What is the mean of time when the trajectory of the wiener process, $W_t$, is over the line $y=t$?
We need to find $\Bbb{E}\tau$, where $\tau=\sum\limits_{a,b:\forall t\in(a,b) ; W_t>t}\left(b-a\right)$.
By the law of iterated logarithm $P\left(\sup\{t: W_t>t\}<\infty\right)=1$. Then we could find a sequence $t_i$ of points where $W_{t_i}=t_i$.
By local modulus of continuity there is infinite set of such points near $0$.
Then $\tau=\sum\limits_{n=1}^{\infty}\left(t_n-t_{n-1}\right)$. How do we find its mean?

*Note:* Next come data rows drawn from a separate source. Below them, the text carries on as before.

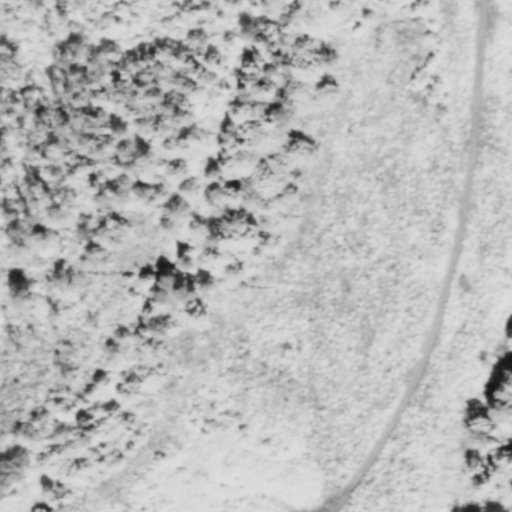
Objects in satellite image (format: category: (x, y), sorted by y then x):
road: (445, 271)
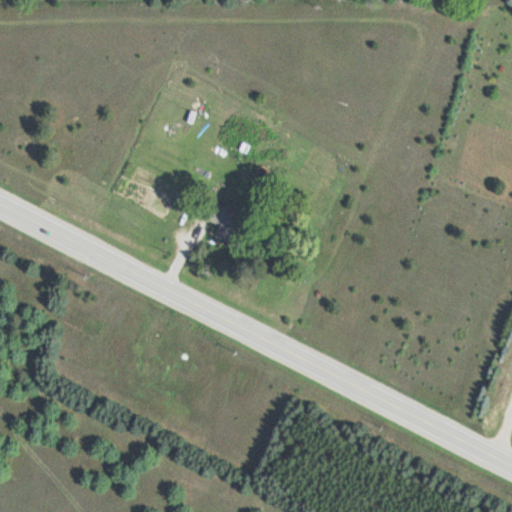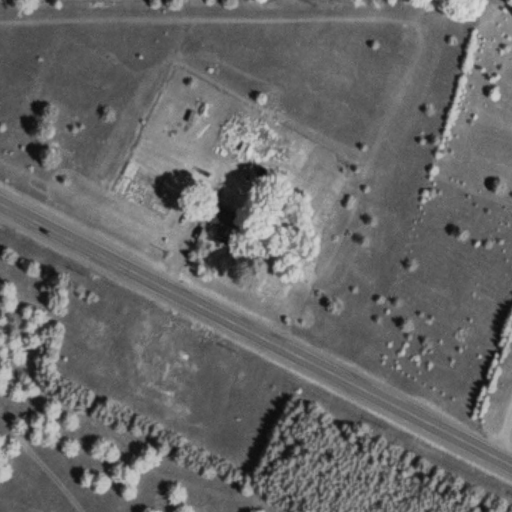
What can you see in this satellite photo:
building: (216, 218)
road: (256, 334)
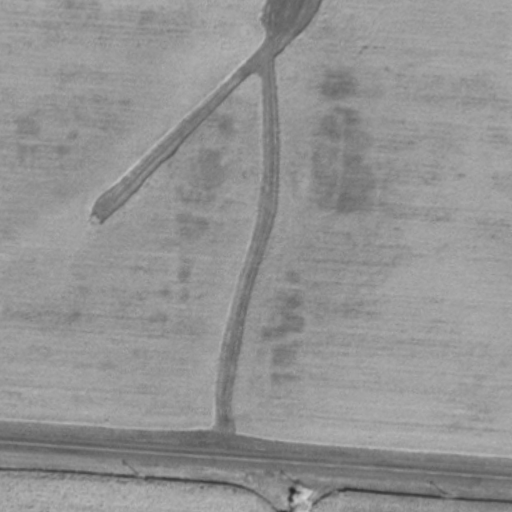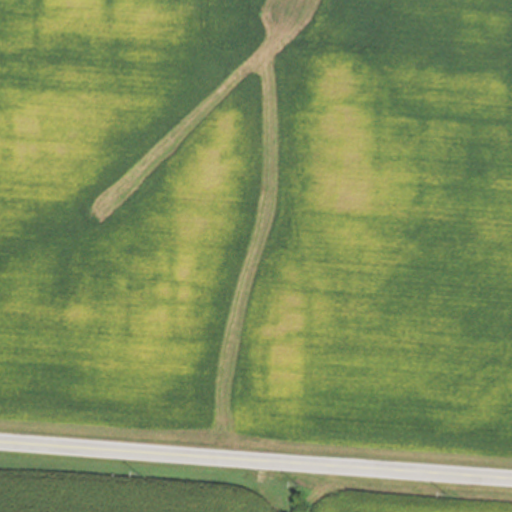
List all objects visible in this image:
road: (256, 462)
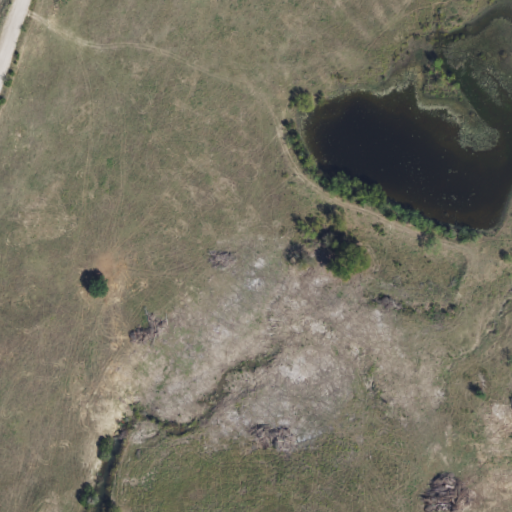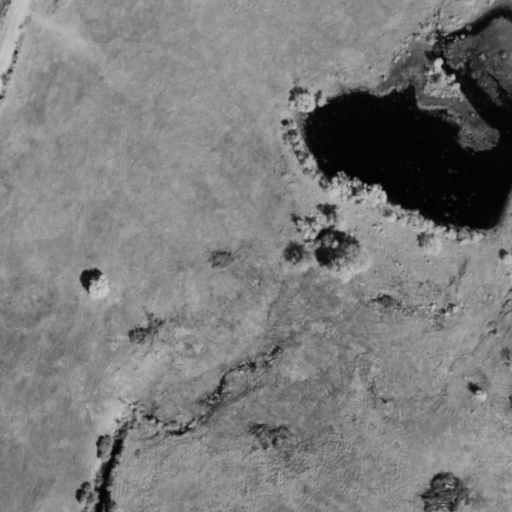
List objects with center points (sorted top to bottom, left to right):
road: (10, 31)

We start from $$\tau=\int_0^\infty\mathbf 1_{W_t\gt t}\,\mathrm dt,\quad \Bbb E(\tau)=\int_0^\infty P(W_t\gt t)\,\mathrm dt$$
Since $W_t$ is normal centered with ariance $t$, $$P(W_t\gt t)=P(\sqrt{t}Z\gt t)=P(Z\gt\sqrt{t})$$ where $Z$ is standard normal. By symmetry, $P(Z\lt-\sqrt{t})=P(Z\gt\sqrt{t})$ hence $$2P(Z\gt\sqrt{t})=P(Z\gt\sqrt{t})+P(Z\lt-\sqrt{t})=P(Z^2\gt t)$$ which gives $$\Bbb E(\tau)=\frac12\left(\int_0^\infty P(Z^2\gt t)\,\mathrm dt\right)=\frac12 \Bbb E(Z^2)=\frac12$$
We don't need $\mathbb{E}(\tau)=\int\limits_{0}^{\infty}P\left(\tau>t\right)dt$.